--- DATA EXTRACTS Enclosed Below ---

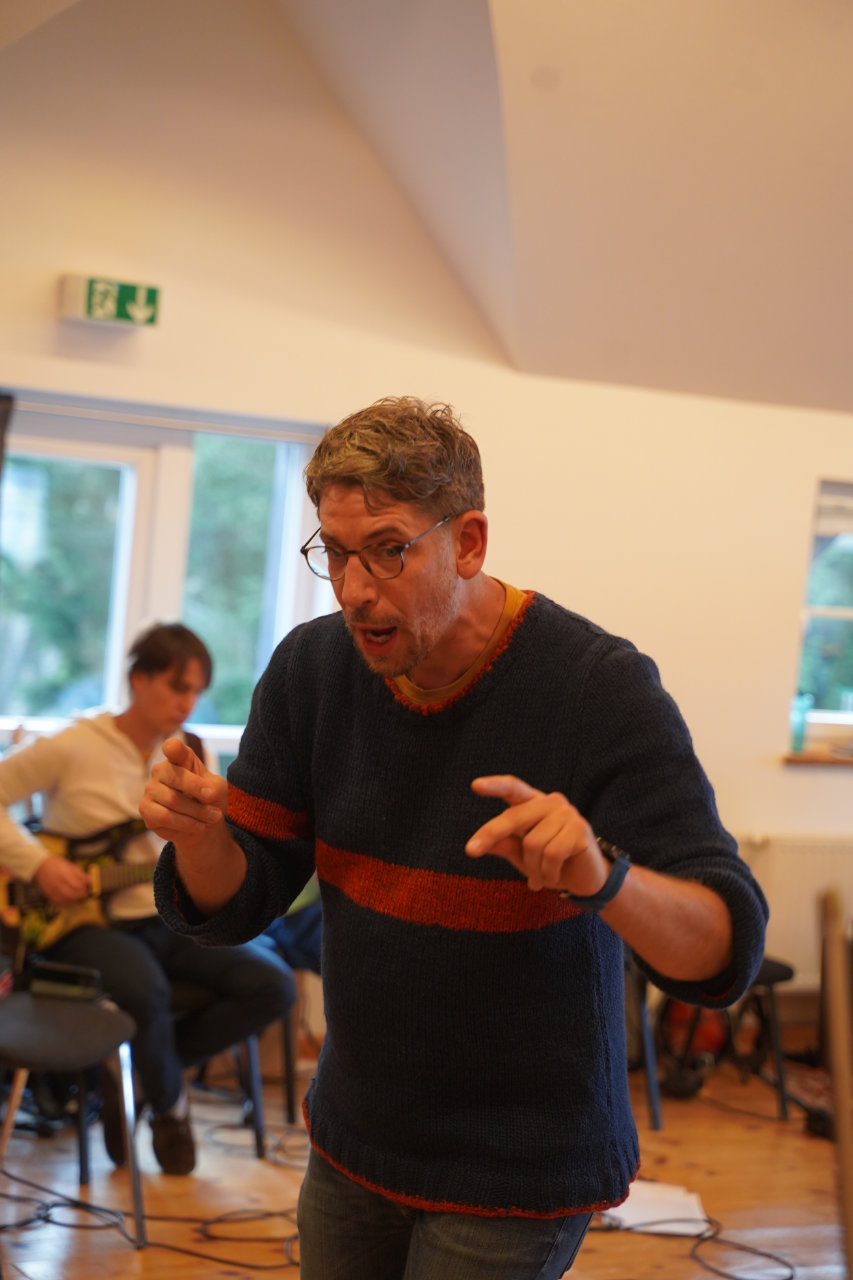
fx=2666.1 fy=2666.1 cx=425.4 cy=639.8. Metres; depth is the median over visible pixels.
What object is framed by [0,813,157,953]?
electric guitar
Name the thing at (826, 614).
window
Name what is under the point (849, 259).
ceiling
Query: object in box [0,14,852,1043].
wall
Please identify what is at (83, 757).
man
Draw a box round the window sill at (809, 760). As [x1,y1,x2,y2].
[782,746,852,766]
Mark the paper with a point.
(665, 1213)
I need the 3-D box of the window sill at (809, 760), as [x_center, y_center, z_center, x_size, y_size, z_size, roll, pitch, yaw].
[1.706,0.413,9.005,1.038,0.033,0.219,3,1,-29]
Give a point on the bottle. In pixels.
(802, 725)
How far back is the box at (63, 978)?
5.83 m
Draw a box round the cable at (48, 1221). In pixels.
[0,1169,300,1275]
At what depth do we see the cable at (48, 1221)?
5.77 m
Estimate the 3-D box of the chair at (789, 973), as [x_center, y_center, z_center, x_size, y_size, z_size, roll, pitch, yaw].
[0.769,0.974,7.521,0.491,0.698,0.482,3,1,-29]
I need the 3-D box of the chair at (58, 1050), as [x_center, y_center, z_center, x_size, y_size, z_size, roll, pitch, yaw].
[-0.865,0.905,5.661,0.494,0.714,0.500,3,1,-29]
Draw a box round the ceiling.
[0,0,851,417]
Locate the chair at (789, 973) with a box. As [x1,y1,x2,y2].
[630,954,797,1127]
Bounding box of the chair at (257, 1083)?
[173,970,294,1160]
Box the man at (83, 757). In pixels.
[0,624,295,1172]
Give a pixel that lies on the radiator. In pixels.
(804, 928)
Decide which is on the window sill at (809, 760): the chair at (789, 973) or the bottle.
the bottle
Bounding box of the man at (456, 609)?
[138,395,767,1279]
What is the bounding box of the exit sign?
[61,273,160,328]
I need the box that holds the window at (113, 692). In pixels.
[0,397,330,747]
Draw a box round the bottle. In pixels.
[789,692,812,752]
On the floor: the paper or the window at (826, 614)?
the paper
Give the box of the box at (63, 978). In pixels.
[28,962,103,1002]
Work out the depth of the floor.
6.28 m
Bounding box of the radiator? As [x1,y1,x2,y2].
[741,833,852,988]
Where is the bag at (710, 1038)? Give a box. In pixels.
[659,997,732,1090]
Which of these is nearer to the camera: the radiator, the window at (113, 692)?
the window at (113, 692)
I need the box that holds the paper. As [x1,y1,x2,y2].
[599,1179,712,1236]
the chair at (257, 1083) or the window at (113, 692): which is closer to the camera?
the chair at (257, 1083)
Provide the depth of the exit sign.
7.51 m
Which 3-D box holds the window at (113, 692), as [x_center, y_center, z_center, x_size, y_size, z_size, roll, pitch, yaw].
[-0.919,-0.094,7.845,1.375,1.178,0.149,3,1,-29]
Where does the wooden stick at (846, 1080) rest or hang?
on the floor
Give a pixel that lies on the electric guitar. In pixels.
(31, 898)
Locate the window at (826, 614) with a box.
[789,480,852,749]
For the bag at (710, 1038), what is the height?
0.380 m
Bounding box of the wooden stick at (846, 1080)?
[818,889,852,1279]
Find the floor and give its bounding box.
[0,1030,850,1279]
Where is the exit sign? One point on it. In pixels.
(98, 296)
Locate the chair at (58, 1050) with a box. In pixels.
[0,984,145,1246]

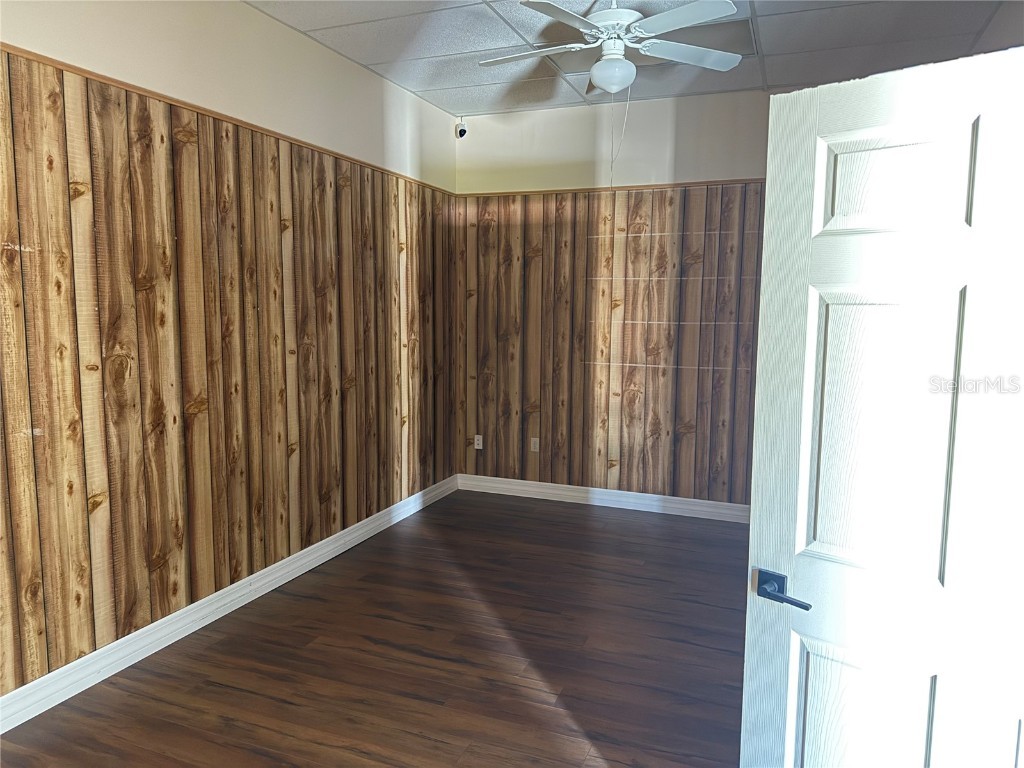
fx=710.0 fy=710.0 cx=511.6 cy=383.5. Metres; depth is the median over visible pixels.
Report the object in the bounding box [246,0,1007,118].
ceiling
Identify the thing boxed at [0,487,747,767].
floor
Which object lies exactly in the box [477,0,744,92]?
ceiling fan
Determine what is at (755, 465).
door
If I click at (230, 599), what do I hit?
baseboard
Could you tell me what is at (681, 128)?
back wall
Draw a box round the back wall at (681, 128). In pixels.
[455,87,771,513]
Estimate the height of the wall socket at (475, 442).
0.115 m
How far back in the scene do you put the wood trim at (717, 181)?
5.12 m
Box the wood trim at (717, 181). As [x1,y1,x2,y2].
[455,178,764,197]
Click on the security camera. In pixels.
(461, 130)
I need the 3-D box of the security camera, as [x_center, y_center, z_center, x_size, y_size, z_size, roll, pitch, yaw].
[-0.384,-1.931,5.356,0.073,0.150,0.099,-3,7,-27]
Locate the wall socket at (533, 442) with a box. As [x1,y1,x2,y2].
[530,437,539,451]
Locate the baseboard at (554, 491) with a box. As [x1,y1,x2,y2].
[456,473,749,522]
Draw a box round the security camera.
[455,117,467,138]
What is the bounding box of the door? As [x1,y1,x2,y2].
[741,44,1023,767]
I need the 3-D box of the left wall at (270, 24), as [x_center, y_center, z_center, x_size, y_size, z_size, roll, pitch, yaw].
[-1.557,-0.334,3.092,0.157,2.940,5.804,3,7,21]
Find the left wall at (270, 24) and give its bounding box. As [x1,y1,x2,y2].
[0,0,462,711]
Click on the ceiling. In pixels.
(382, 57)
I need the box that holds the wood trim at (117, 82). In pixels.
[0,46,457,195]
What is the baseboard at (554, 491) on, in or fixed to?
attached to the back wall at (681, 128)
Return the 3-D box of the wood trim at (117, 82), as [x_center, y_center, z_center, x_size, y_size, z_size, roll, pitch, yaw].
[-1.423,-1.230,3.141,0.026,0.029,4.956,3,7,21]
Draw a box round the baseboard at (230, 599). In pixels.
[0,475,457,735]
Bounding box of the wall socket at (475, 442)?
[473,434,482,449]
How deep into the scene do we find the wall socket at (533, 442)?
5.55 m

--- End of Enclosed DATA EXTRACTS ---

= WHAT NEEDS TO BE DONE =
From the entries above, copy every line that holds the word "over".

= WRITTEN RESPONSE =
fx=2666.1 fy=2666.1 cx=425.4 cy=639.8. Metres; depth is the median over visible pixels.
fx=710.0 fy=710.0 cx=511.6 cy=383.5. Metres; depth is the median over visible pixels.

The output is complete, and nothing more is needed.